Cependant, il est évident que la valeur de l'efficacité vaccinale dans une communauté où une épidémie s'est produite n'est nullement représentative de celle de la po pulation générale.

Conclusion

Le taux d'attaque de la rougeole chez les enfants de moins de 15 ans est de 22,8% (64 sur 281). La tranche d'âge la plus touchée est celle allant de 1 à 3 ans. La couverture vaccinale contre la rougeole des enfants de moins de cinq ans est relativement élevée.

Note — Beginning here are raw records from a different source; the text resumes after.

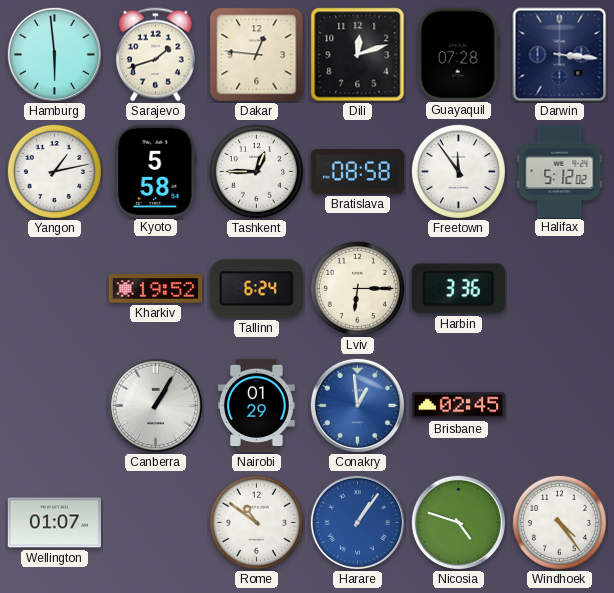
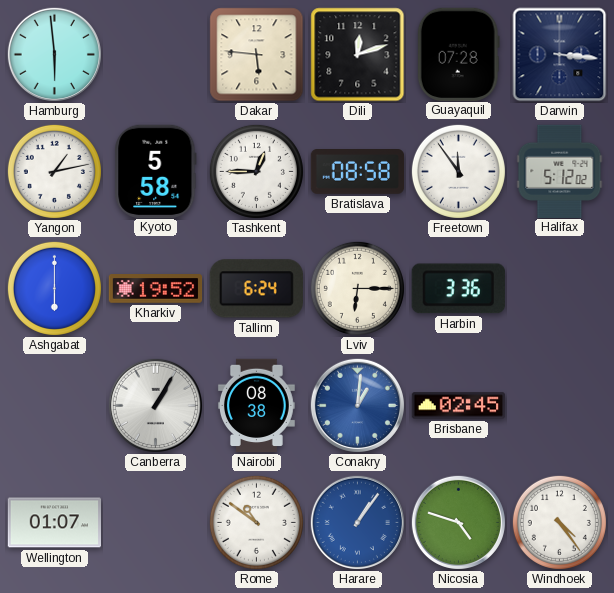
Sarajevo: 1:42 -> none
Dakar: 12:46 -> 5:46
Ashgabat: none -> 6:00
Nairobi: 01:29 -> 08:38
Conakry: 12:59 -> 1:01
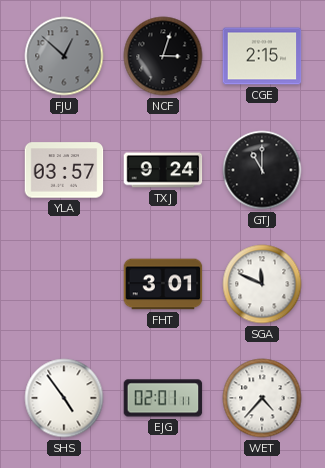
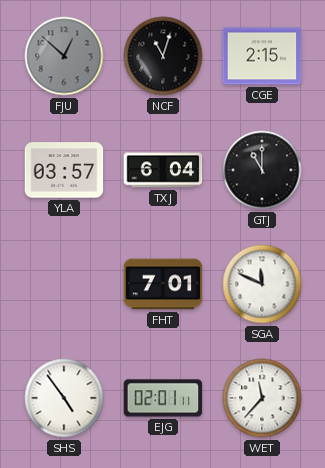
NCF: 3:03 -> 11:03
TXJ: 9:24 -> 6:04
FHT: 3:01 -> 7:01
WET: 4:37 -> 11:37
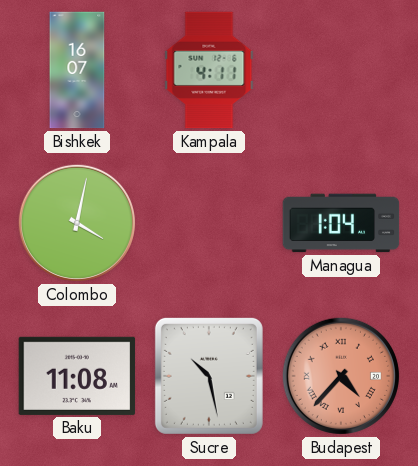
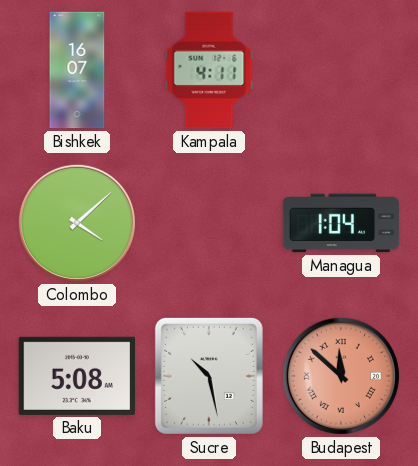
Colombo: 4:02 -> 4:08
Baku: 11:08 -> 5:08
Budapest: 4:37 -> 11:52
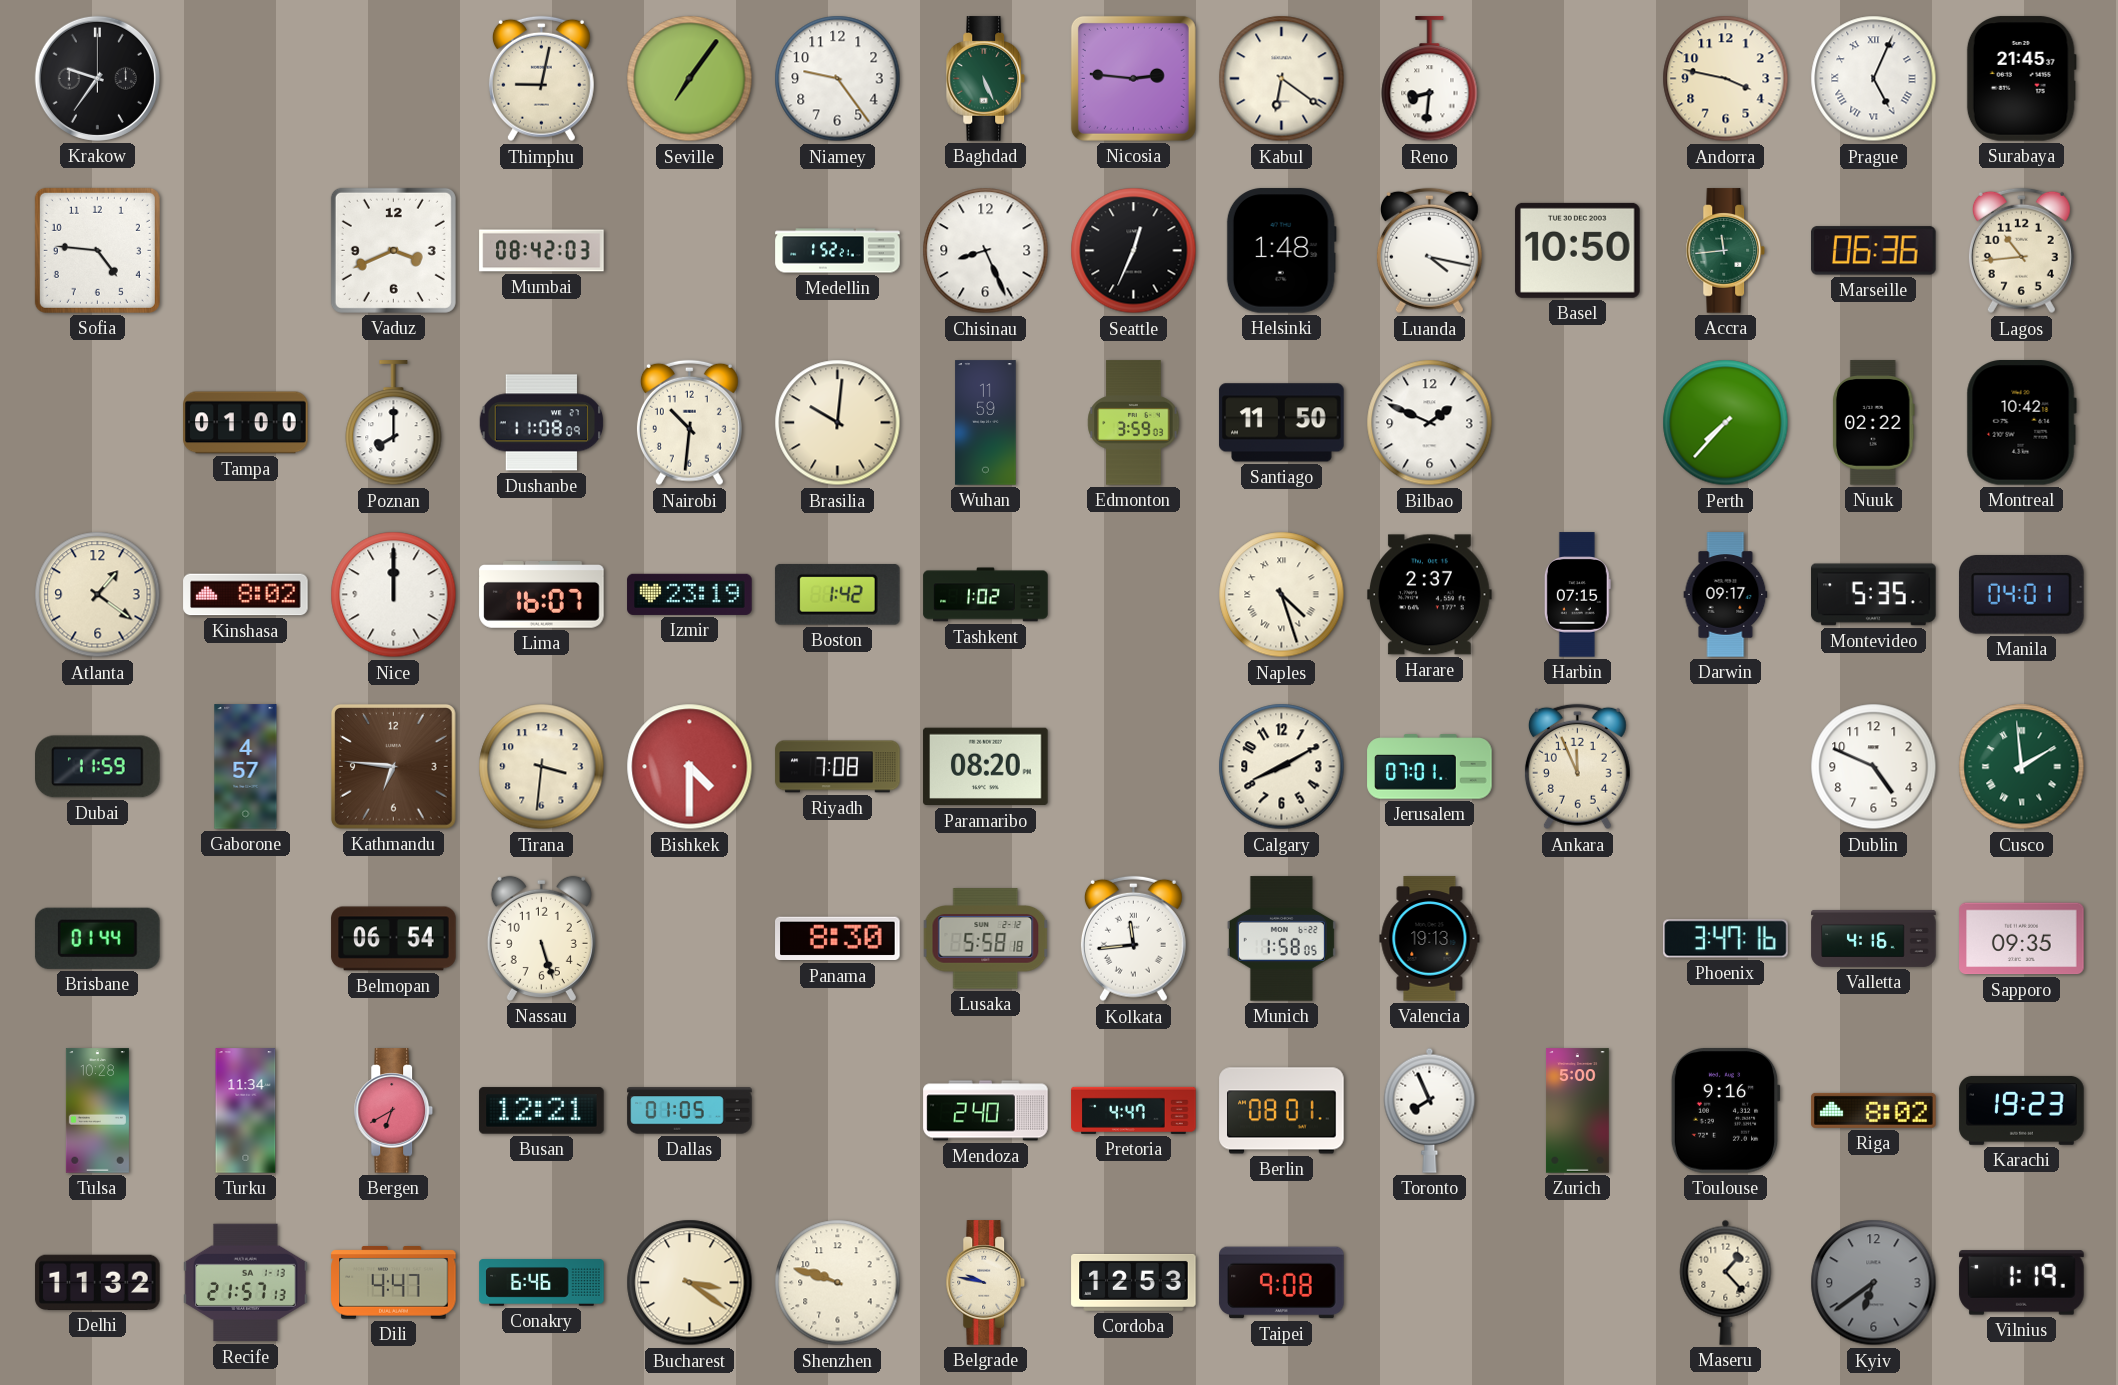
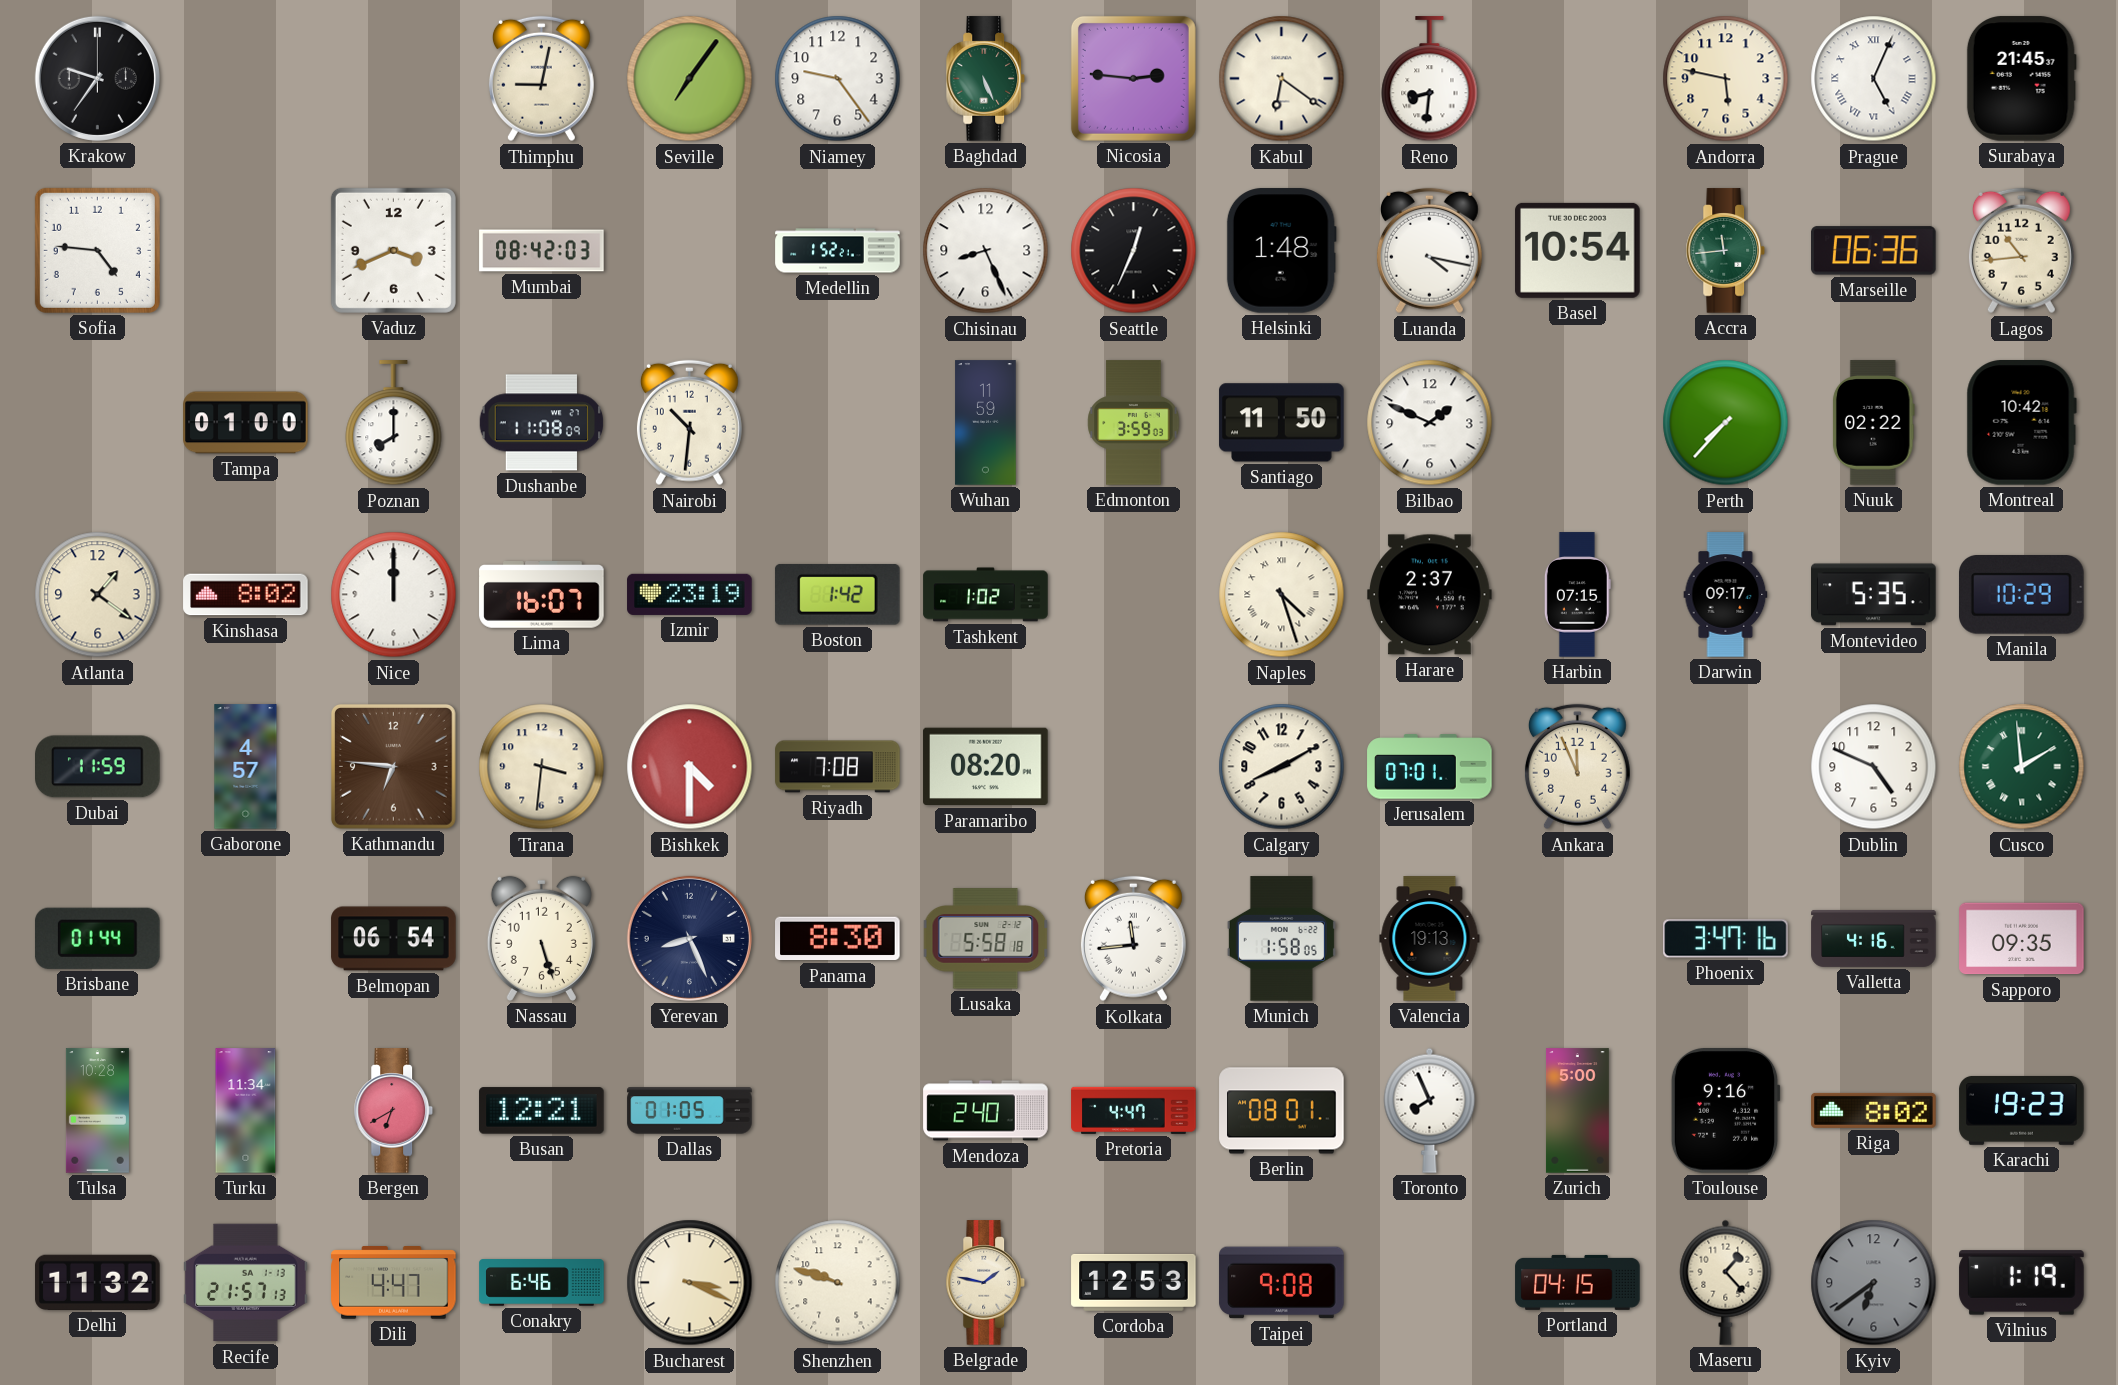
Andorra: 3:47 -> 5:47
Basel: 10:50 -> 10:54
Brasilia: 10:01 -> none
Manila: 04:01 -> 10:29
Yerevan: none -> 8:26
Bucharest: 3:21 -> 3:19
Belgrade: 9:47 -> 1:47
Portland: none -> 04:15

L'efficacité vaccinale est très basse. Il y a certainement plusieurs facteurs à l'origine de l'échec de la vaccination contre la rougeole dans cette localité.

Note de la Rédaction

Le présent article est publié en collaboration avec le Bulletin épidémiologique qui est une publication périodique de la Direction de l'Epidémiologie et de la Lutte contre les Maladies du Ministère marocain de la Santé publique.

Références

  1. Ministère de la Santé publique, Maroc. Plan d'Orientation pour le Développement économique et social 1988-1992, Vo lume
  2. Second report of Medical Research Council's Measles Vaccines Committee.
  3. Hull HF et al. Measles mortality and vaccine efficacy in rural West Africa. Lancet, April 30, 1983, 972-5.
  4. Campbell R et al. Measles vaccine efficacy in a remote island population. Bulletin of the World Health Organization, 1982, 60(5):767-75.
  5. Cherkaoui I. Etude cas-témoin pour l'estimation de l'efficacité vaccinale de la vaccination antirougeoleuse à Rabat. Mémoire 1993. Université de Bordeaux II, France.